The easiest to break all-time franchise record is the most strikeouts with the Bucs. The current record is held by all-time Pirates great, and part of the Pirates’ first Hall of Fame class, Bob Friend. Friend struck out 1682 batters throughout his time in Pittsburgh. Overall, he had a 3.55 ERA, 3.33 FIP, and 1.29 WHIP. Friend pitched a lot, managing 3480.1 innings while wearing black and gold.

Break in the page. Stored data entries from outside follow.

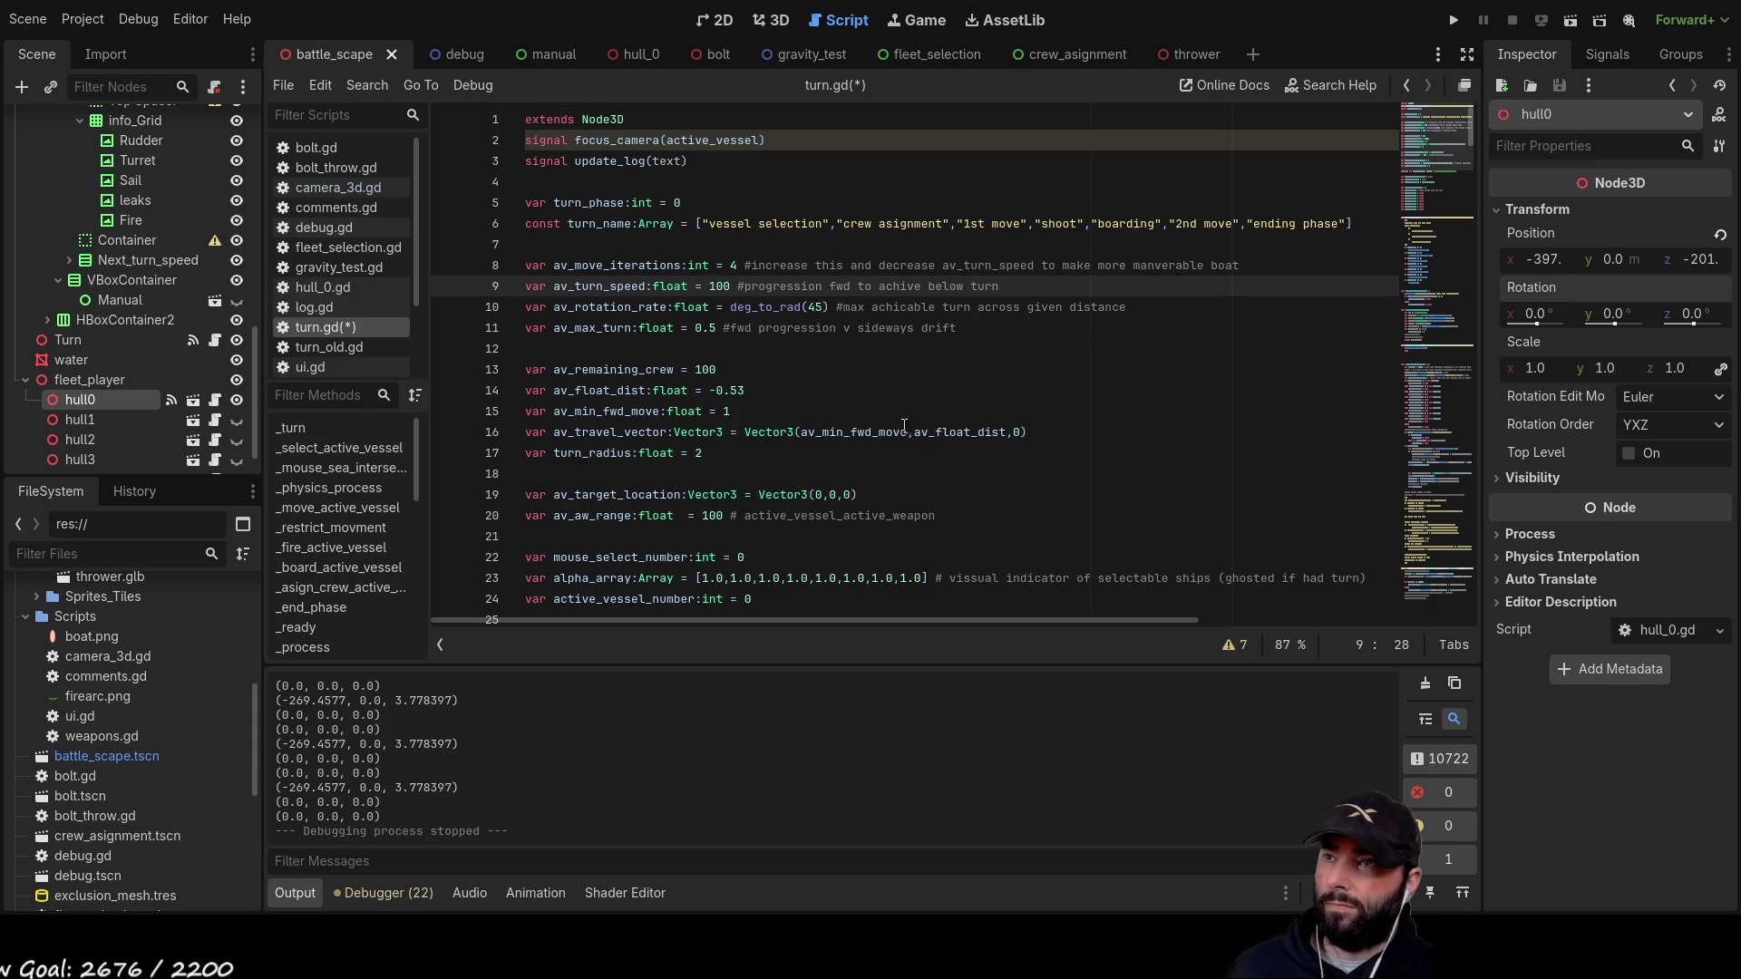
key("F5")
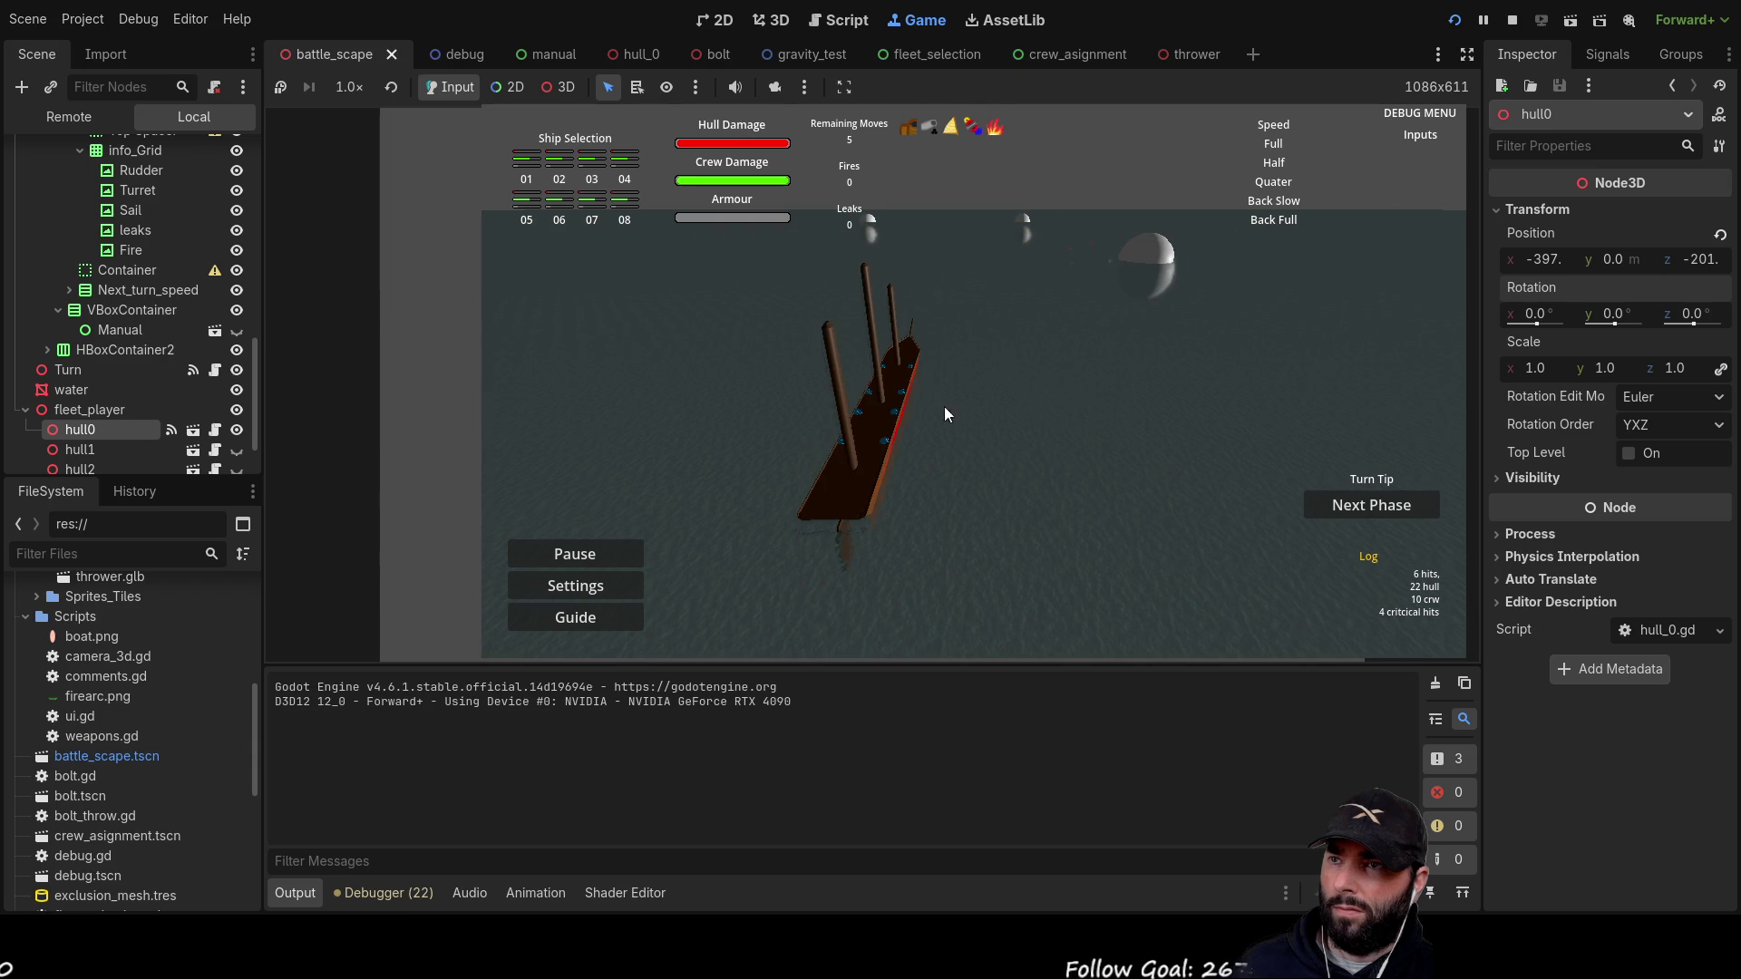
Step: Plot several ship moves across the sea, repositioning the camera with WASD between them
mouse_move(894, 405)
left_mouse_down()
mouse_move(916, 308)
mouse_move(950, 270)
mouse_move(1032, 272)
mouse_move(1206, 351)
mouse_move(1011, 419)
mouse_move(999, 441)
left_mouse_up()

This record is arguably easier to break than the single-season RBI total record. Bob Friend racked up so many strikeouts because he pitched so much. Even for his era, he was a workhorse. From 1951 to 1965, the years he pitched for the Pirates, Friend had the 3rd most innings pitched, 3rd most starts, and fifth most games played for a pitcher, despite relievers and closing pitchers starting to make a stronger presence.

But Friend played in a very different era in baseball. Throughout his Pirates tenure, his strikeout rate was just 11.5%, while his strikeout per-9 rate was 4.35. On five separate occasions, Friend struck out less than 10% of opponents. Even though strikeouts were way less relevant when Friend played, he was below average most of the time even back then, posting an above-average strikeout rate just three times and an above average K/9 just twice. When Friend retired in 1966, the league average K/9 was 5.8, and the average strikeout rate was 15%.

So who is the best fit to break this record? As of right now in the Major Leagues, it’s probably Mitch Keller. Keller already has 498 strikeouts. He’s about 30% of the way there. He is posting the best strikeout rate of his career at 26% and 9.92 K/9 rate. The only number on the back of his baseball card that can even match it is his 2019 brief MLB call-up, when he only pitched 48 innings.

Let’s say the Pirates extend Keller, and he pitched 180 innings over the next five years. It’s very plausible, given that the Pirates stated earlier in the season they’ve already gotten preliminary talks started, and have extended two very key pieces of their core over the last two years. Plus, Keller has been fairly durable during his time in Pittsburgh. The only year in which he had an injury that kept him out for a chunk of time was 2020, which by all means was not a typical year. Teams had a quick ramp-up, and some had layoffs because of COVID.

If we are a little generous and say that Keller strikes out a batter per inning over this stretch, he’ll have struck out 900 more batters, putting him at 1398. That’s not including any more strikeouts he’ll have this year, and only assuming he never strikes out more than one batter per inning. As of right now, his K/9 is closer to 10.0 than 9.0. If he were to average ten strikeouts per-9 innings, that would put him at 1498 Ks.

You also can’t rule out someone from the minor leagues overtaking Friend. Paul Skenes has the ceiling of a superstar pitcher. He struck out 15.3 batters per nine innings in college and has a 13.5 K/9 rate so far in his brief professional career.

Skenes definitely has top-of-the-line strikeout stuff and will debut in an era where strikeouts are a very prevalent part of the game. This is stretching it, a lot, and this is completley theoretical. But let's say that Skenes continues to strike out 13.5 batters per nine innings, and that carries over into the Majors. Skenes would only need 1122 innings to break Friend's record. He would only need to pitch about 160.1 innings in each of his seven seasons to break said record.